Membre du comité scientifique de l’Agence fédérale pour la sécurité de la chaîne alimentaire (Afsca), Claude Saegerman a mené plusieurs missions sur le terrain en Europe, en Afrique et en Amérique latine. Membre du réseau européen Eren et du comité consultatif de rédaction de la revue scientifique et technique de l’Organisation mondiale de la santé animale (OIE), il a tissé nombre de collaborations aux quatre coins de la planète, liées aux risques sanitaires d’origine biologique, chimique ou de santé animale.
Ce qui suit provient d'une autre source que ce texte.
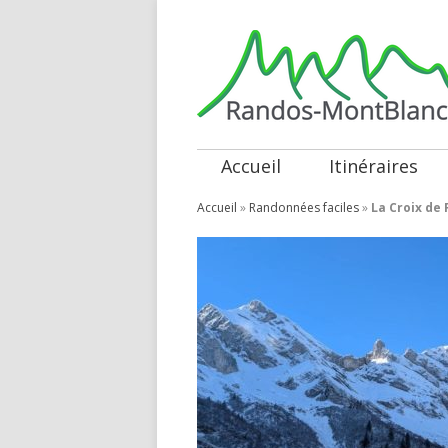
Accueil
Itinéraires
Accueil
»
Randonnées faciles
»
La Croix de 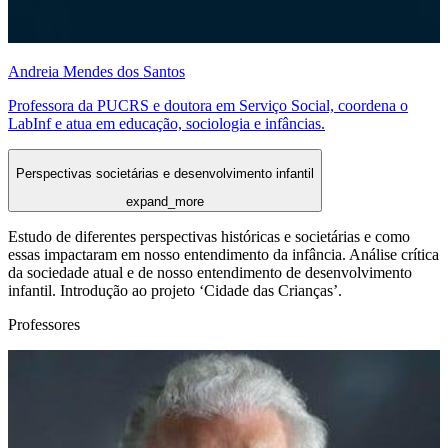
Andreia Mendes dos Santos
Professora da PUCRS e doutora em Serviço Social, coordena o
LabInf e atua em educação, sociologia e infâncias.
Perspectivas societárias e desenvolvimento infantil
expand_more
Estudo de diferentes perspectivas históricas e societárias e como
essas impactaram em nosso entendimento da infância. Análise crítica
da sociedade atual e de nosso entendimento de desenvolvimento
infantil. Introdução ao projeto ‘Cidade das Crianças’.
Professores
C’est ainsi qu’il participe à de nombreuses études : son unité de recherche contribue à améliorer l’épidémiologie de la fièvre aphteuse et de la peste porcine africaine et analyse, entre autres, des données américaines relatives à certaines pathologies des abeilles. « A l’heure actuelle, nous nous intéressons au virus Ebola et au rôle éventuel des chiens dans sa propagation », conclut le professeur3.
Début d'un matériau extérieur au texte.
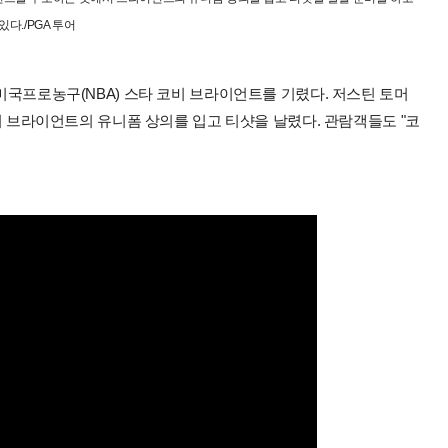
있다./PGA 투어
 미국프로농구(NBA) 스타 코비 브라이언트를 기렸다. 저스틴 토머
홀에서 브라이언트의 유니폼 상의를 입고 티샷을 날렸다. 관람객들도 "코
1 Claude Saegerman est l ’un des auteurs de l’ouvrage collectif Manuel de médecine des bovins paru aux éditions Med’com (prix international Alexandre Liautard, de l’Académie vétérinaire française).
2 Bluetongue in nor the rn Europe , World Organization for Animal Health and University of Liege (ed.), Paris, 2008.
3 Voir le site www.info-ebola.be/fr/

SI VOUS DEVIEZ CITER TROIS DéCOUVERTES SCIENTIFIQUES

  1. La découverte du virus Schmallenberg, un événement majeur pour les médecins vétérinaires. Ce virus, apparu pour la première fois en Europe en 2011, provoque chez les ovins et les bovins de graves malformations congénitales. Cette découverte a permis de mieux comprendre sa pathogénie dans le cadre d’un projet européen. C’est la preuve de la pertinence de notre démarche scientifique et de l’importance du travail interdisciplinaire.

  2. La métagénomique, un outil précieux qui permet une identification rapide des pathogènes présents dans un prélèvement. Elle pourra contribuer à la détection de pathogènes émergents.

  3. L’approche bayésienne, laquelle, en l’absence de tests de référence (c’est fréquemment le cas lors d’émergence d’une maladie), est une méthode qui permet de caractériser la sensibilité et la spécificité de tests de laboratoire.